- _WHAT NEEDS TO BE DONE_:
Within the entries below, the lines from the one with "Director Kerins to" through the one with "Director Kerins presented" are to be set down exactly, both ends kept.

[Stored records]
>>>

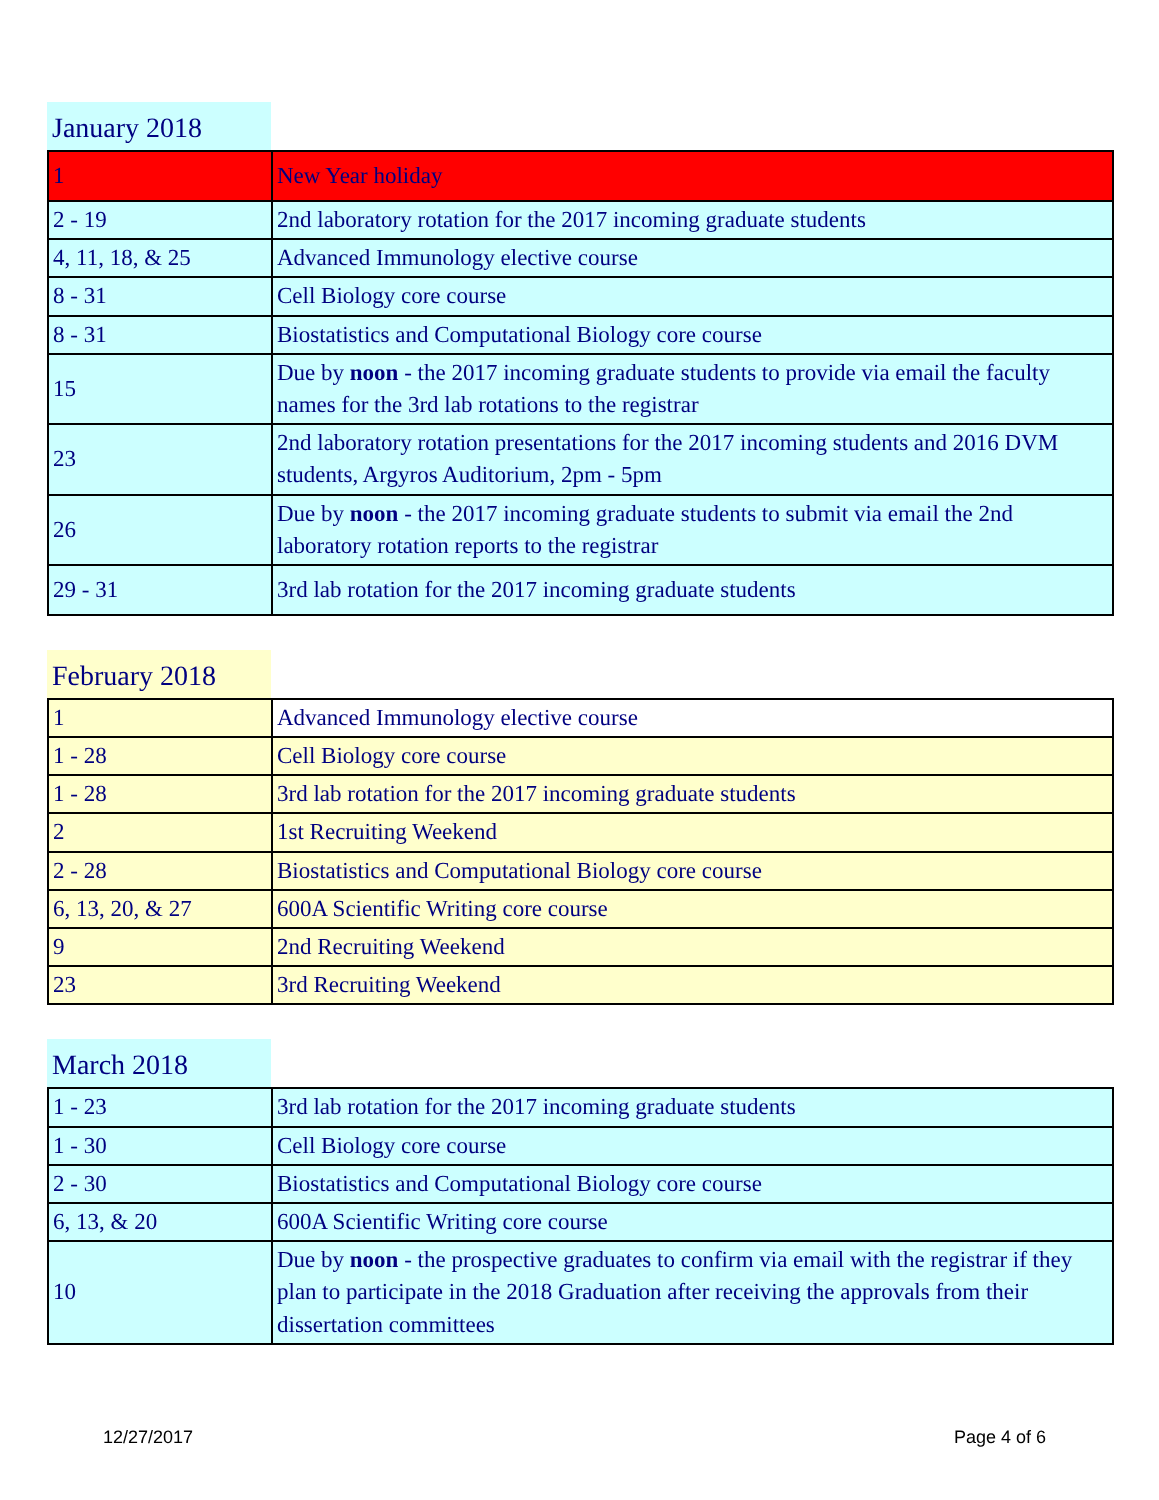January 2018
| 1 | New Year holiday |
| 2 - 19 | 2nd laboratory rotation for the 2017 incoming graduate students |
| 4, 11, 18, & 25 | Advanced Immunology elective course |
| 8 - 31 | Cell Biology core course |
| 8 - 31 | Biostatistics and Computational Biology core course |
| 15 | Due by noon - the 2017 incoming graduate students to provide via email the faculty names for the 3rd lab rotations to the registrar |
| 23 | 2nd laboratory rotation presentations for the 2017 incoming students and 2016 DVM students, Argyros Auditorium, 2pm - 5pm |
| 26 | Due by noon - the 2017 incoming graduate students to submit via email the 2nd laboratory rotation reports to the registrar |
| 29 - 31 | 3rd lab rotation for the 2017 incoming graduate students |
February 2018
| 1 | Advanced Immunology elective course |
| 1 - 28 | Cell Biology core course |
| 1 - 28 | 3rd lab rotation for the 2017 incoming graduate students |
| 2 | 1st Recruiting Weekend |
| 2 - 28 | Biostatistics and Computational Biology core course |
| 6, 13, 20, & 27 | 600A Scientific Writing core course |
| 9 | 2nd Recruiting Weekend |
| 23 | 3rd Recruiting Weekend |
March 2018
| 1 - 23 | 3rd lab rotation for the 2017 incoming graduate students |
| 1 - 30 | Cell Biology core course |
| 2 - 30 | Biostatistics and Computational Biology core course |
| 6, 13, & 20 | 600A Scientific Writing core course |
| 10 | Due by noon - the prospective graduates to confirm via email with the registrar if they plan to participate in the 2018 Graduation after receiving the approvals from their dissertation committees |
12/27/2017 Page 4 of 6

<<<
>>>

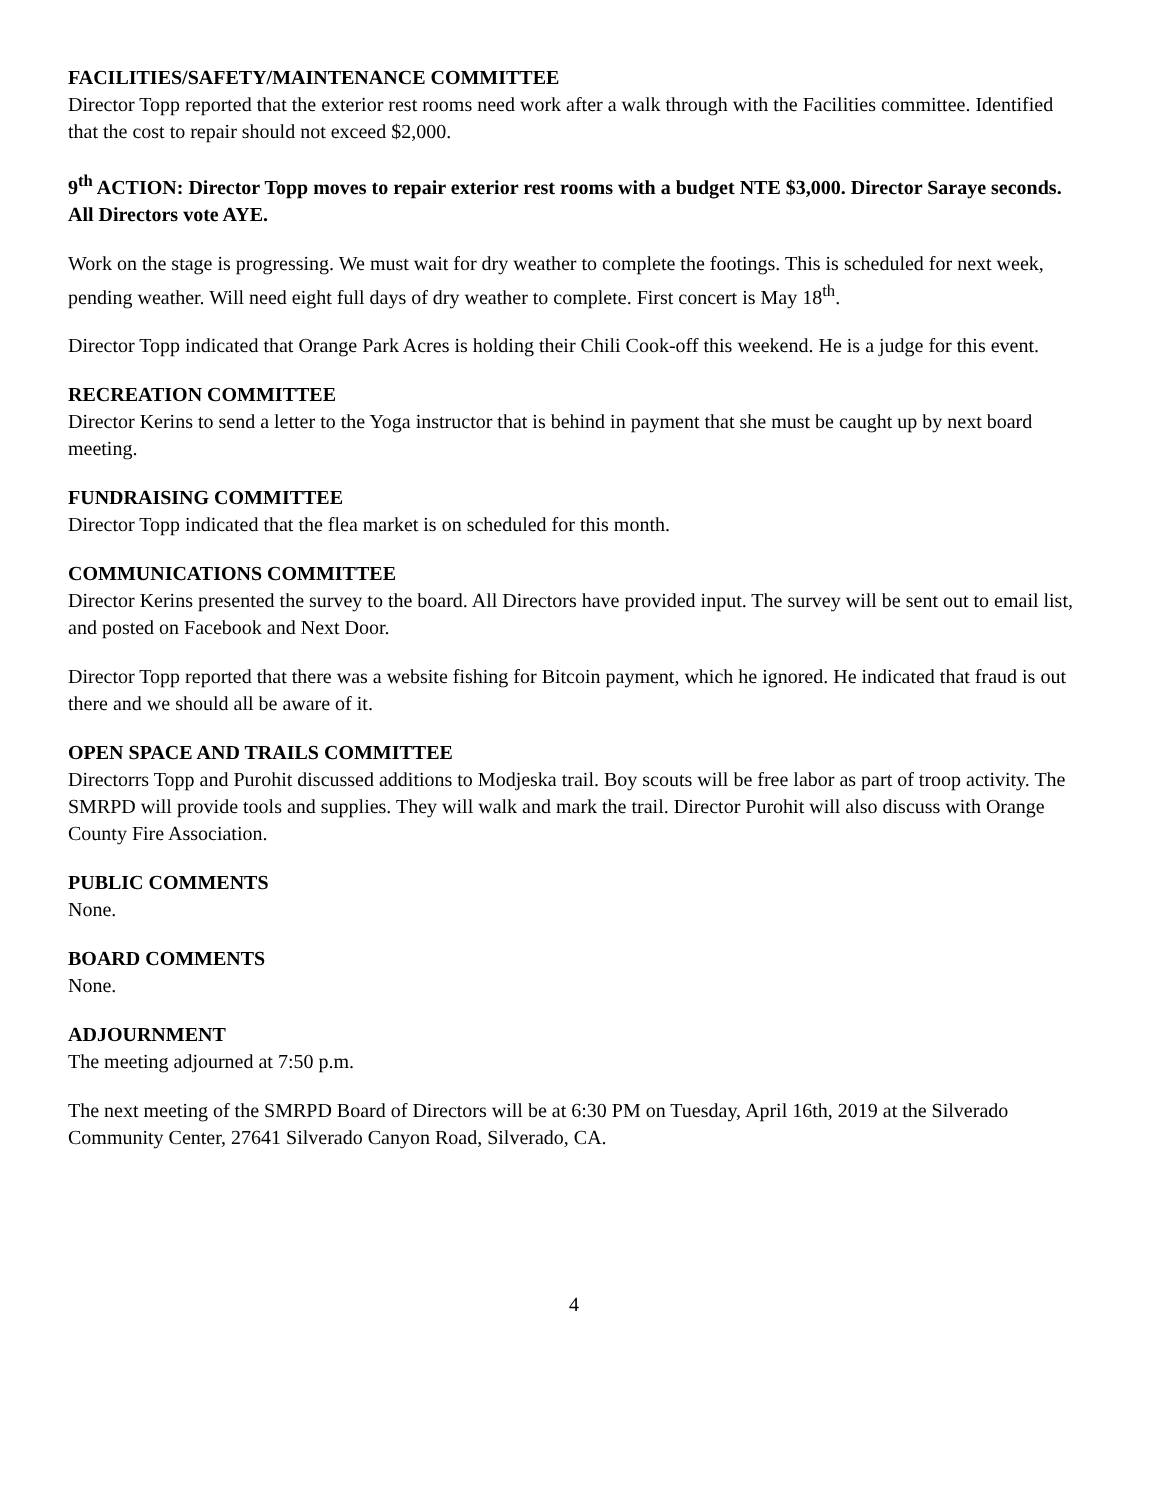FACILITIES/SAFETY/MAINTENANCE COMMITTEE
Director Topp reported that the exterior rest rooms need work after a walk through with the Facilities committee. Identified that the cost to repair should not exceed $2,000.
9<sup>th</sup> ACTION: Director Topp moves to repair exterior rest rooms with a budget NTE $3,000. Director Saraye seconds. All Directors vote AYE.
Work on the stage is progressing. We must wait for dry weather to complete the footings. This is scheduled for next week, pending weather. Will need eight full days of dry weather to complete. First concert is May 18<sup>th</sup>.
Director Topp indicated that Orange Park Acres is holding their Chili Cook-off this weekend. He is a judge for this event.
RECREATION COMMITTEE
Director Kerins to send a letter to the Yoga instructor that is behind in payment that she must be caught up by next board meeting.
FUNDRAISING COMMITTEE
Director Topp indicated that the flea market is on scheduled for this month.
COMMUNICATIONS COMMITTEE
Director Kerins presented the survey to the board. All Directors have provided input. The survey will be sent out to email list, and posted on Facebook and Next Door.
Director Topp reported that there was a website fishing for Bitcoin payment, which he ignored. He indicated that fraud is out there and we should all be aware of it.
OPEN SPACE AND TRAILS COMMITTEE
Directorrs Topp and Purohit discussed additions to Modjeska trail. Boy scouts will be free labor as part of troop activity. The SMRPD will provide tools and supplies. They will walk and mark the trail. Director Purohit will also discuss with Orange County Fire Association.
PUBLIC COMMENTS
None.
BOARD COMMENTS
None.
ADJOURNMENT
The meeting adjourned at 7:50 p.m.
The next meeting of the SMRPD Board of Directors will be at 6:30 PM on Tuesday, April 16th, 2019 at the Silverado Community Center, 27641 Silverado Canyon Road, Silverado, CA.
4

<<<

- _SOLUTION FOR THIS PROBLEM_:
Director Kerins to send a letter to the Yoga instructor that is behind in payment that she must be caught up by next board meeting.
FUNDRAISING COMMITTEE
Director Topp indicated that the flea market is on scheduled for this month.
COMMUNICATIONS COMMITTEE
Director Kerins presented the survey to the board. All Directors have provided input. The survey will be sent out to email list, and posted on Facebook and Next Door.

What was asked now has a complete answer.